The world is the place where life, in all its diversity, first emerged. It is the place where—subsequent to a long process cloaked in the mysteries of evolution—the human species as we know it today first came into being. It is also the place where that species built societies and the specific cultural model of the individual that makes them up. Thus the relationship between individuals and society, and the planet, is a relationship of origins—of communicating vessels that communicate internally as well as with one another. At times the relationship has been understood as external. We—all of us—often speak of “man’s relationship to nature” or “society’s relationship to nature,” yet perhaps without realizing that life and conditions on the planet are an internal part of societies and individuals alike. 
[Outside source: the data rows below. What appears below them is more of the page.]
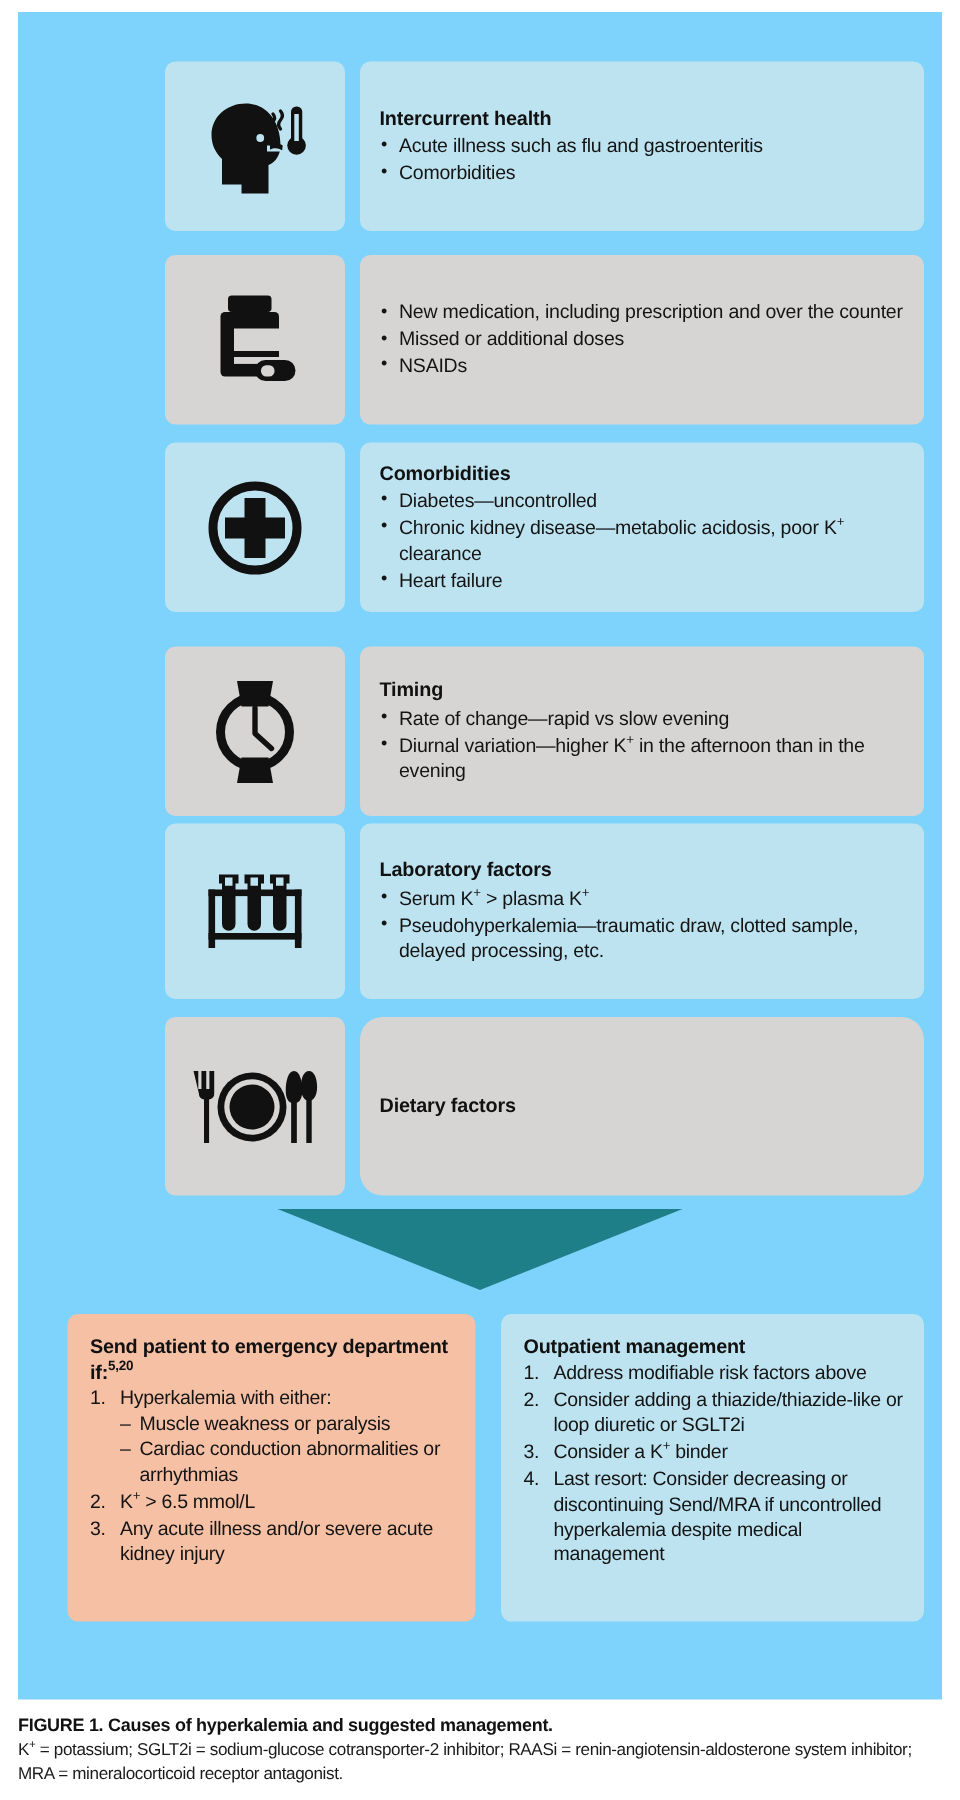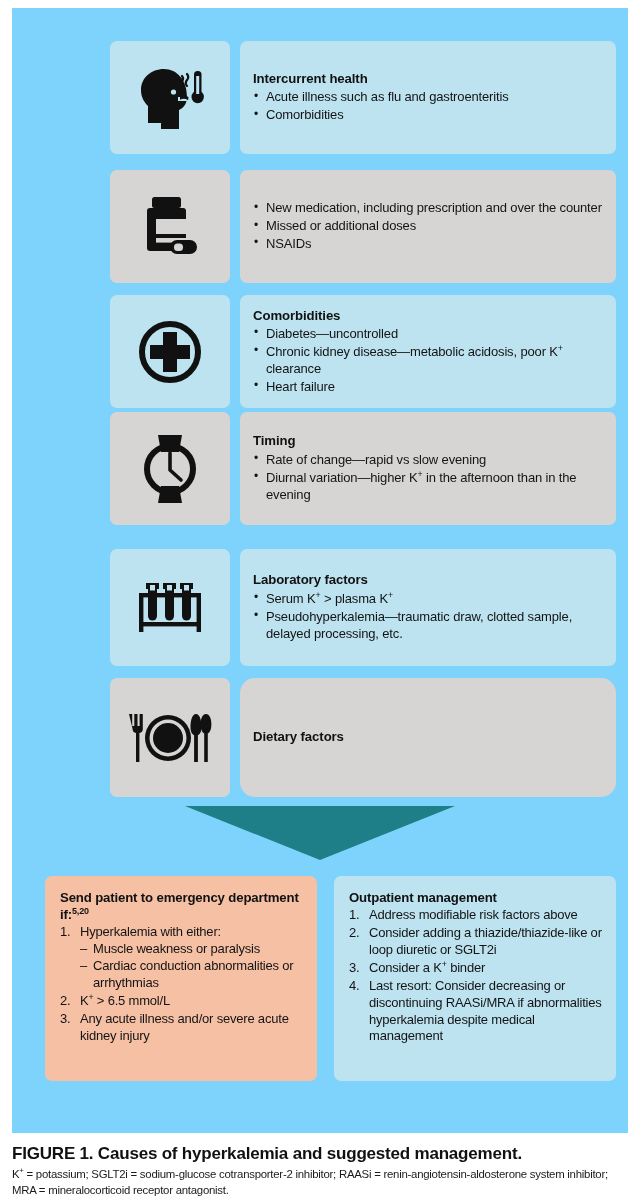--- a/index.html
+++ b/index.html
@@ -132,21 +132,21 @@
     position: absolute; left: 0; top: 0;
   }
 
   
   #caption {
     position: absolute;
     left: 12px; top: 1142px;
     width: 620px;
   }
   #fig-line {
-    font-size: 17px;
+    font-size: 12px;
     color: #111111;
     line-height: 1.42;
     letter-spacing: -0.2px;
   }
   #fig-label { font-weight: bold; }
   #abbrev {
     font-size: 11.4px;
     color: #1a1a1a;
     line-height: 1.40;
     letter-spacing: -0.25px;
@@ -224,21 +224,21 @@
       <div class="text-card c-blue">
         <div class="card-title">Comorbidities</div>
         <ul class="bullets">
           <li>Diabetes—uncontrolled</li>
           <li>Chronic kidney disease—metabolic acidosis, poor K<sup>+</sup> clearance</li>
           <li>Heart failure</li>
         </ul>
       </div>
     </div>
 
-    <div class="row" style="left:98px; top:404px; width:506px; height:113px;">
+    <div class="row" style="left:98px; top:423px; width:506px; height:113px;">
       <div class="icon-card c-grey">
         <span>
           <svg width="62" height="72" viewBox="0 0 62 72">
             <path fill="#111" d="M19 2 h24 l-3 17 h-18z"></path>
             <path fill="#111" d="M19 70 h24 l-3 -17 h-18z"></path>
             <circle cx="31" cy="36" r="23" fill="none" stroke="#111" stroke-width="6"></circle>
             <path d="M31 20 v17 l11 10" stroke="#111" stroke-width="3.6" fill="none" stroke-linecap="round" stroke-linejoin="round"></path>
           </svg>
         </span>
       </div>
@@ -319,21 +319,21 @@
         <li>Any acute illness and/or severe acute kidney injury</li>
       </ol>
     </div>
 
     <div class="bottom-box c-blue" style="left:322px; top:868px; width:282px; height:205px;">
       <div class="box-head">Outpatient management</div>
       <ol class="numlist">
         <li>Address modifiable risk factors above</li>
         <li>Consider adding a thiazide/thiazide-like or loop diuretic or SGLT2i</li>
         <li>Consider a K<sup>+</sup> binder</li>
-        <li>Last resort: Consider decreasing or discontinuing RAASi/MRA if abnormalities hyperkalemia despite medical management</li>
+        <li>Last resort: Consider decreasing or discontinuing Send/MRA if uncontrolled hyperkalemia despite medical management</li>
       </ol>
     </div>
 
   </div>
 
   <div id="caption">
     <div id="fig-line">
       <span id="fig-label">FIGURE 1.</span>
       <span style="font-weight:bold;">Causes of hyperkalemia and suggested management.</span>
     </div>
What makes us human beings is not merely the relationship between our soma, psyches and society. Nature plays its part in human configuration as well. Some of our basic processes come from nature as, for example, when we eat, drink or breathe. Some of our basic economic processes—such as energy generation—are derived from the natural world. The places where we live were inherited: soil types and composition, lakes, lagoons, oceans, rivers, mountains, jungles and forests, etc.

A human-centered nature and natural world emerged from this relationship, along with certain “natured,” “world-based” societies and individuals. It is a normal, necessary process. But humankind’s actions have greatly (though not exclusively) altered this relationship, such that modes of human existence as we know them are in serious jeopardy, to a degree that goes beyond mere alarmism. Climate change—to name just one of this century’s important environmental challenges—now constitutes a “red alert” for human destiny. That is why we at the Fundación Pensar place special emphasis on climate issues—both in our actions and our thoughts—as well on the locus where we believe strategic actions to fight climate change can be realized: cities.